**WHAT YOU HAVE TO DO**:
Your task is to filter the entries and copy every line containing the string "Average".

(DATA IN THIS EXERCISE)

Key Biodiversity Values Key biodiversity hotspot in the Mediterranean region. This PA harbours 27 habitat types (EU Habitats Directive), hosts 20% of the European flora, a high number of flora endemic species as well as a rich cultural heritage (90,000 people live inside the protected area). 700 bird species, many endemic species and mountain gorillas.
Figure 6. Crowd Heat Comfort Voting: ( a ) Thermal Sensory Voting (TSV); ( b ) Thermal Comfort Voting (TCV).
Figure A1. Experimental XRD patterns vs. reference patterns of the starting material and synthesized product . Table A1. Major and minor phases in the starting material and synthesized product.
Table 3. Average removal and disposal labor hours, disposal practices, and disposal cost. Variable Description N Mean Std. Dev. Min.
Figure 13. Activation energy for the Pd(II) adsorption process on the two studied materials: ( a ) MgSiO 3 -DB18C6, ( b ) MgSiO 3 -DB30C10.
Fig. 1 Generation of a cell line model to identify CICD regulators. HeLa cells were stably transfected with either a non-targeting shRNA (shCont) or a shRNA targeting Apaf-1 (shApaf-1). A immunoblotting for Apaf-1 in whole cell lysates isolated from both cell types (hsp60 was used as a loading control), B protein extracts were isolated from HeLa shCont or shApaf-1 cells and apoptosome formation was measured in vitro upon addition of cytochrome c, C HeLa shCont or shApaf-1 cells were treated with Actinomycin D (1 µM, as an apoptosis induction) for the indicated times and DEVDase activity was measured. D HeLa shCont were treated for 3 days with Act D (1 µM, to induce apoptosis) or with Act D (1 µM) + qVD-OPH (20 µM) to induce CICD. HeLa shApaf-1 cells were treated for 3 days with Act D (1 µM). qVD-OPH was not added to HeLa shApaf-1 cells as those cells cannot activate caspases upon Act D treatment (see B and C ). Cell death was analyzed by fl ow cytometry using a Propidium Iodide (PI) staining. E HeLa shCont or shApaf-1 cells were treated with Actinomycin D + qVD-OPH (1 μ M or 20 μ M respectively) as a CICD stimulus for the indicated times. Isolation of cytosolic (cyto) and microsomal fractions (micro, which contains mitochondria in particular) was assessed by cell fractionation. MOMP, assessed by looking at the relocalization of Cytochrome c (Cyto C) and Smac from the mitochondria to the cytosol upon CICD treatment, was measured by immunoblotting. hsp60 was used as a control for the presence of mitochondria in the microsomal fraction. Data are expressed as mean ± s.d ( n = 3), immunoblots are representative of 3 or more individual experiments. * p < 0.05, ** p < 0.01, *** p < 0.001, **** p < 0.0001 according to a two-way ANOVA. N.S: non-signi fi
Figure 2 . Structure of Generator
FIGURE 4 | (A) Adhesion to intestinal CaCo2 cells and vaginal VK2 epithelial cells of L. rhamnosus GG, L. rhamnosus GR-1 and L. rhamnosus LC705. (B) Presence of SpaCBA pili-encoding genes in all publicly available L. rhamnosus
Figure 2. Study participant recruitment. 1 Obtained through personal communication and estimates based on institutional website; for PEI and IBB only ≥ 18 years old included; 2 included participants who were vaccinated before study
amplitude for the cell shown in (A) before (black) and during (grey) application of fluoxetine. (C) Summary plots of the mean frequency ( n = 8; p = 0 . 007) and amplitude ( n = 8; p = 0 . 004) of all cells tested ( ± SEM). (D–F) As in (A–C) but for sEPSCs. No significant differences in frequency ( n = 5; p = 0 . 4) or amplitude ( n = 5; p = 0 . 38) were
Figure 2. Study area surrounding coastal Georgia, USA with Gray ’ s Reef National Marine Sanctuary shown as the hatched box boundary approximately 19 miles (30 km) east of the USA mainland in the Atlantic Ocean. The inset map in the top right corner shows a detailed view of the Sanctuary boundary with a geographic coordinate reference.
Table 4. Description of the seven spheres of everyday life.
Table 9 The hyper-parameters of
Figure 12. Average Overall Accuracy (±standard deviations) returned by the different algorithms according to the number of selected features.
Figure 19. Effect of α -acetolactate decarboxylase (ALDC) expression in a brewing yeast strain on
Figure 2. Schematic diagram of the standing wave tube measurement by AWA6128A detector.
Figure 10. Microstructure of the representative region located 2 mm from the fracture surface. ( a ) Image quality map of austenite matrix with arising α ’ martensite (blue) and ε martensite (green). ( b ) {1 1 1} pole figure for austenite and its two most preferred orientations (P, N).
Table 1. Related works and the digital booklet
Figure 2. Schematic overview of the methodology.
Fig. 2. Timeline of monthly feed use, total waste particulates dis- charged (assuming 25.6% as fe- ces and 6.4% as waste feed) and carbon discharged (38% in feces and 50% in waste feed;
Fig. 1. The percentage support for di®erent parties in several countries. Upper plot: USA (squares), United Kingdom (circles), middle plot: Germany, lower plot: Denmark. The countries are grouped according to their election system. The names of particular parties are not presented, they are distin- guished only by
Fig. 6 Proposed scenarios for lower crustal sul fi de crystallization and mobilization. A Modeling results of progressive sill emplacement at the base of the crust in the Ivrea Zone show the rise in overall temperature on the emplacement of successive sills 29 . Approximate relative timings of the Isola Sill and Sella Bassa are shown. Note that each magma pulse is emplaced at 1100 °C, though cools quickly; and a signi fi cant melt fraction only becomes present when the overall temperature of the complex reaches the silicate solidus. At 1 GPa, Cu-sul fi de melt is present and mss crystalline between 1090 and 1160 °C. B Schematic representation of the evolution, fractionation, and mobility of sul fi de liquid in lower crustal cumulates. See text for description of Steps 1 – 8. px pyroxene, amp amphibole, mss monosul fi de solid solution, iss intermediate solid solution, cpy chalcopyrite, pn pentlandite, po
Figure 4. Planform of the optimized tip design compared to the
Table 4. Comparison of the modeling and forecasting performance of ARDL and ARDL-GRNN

(End DATA IN THIS EXERCISE)

**TASK SOLUTION**:
Table 3. Average removal and disposal labor hours, disposal practices, and disposal cost. Variable Description N Mean Std. Dev. Min.
Figure 12. Average Overall Accuracy (±standard deviations) returned by the different algorithms according to the number of selected features.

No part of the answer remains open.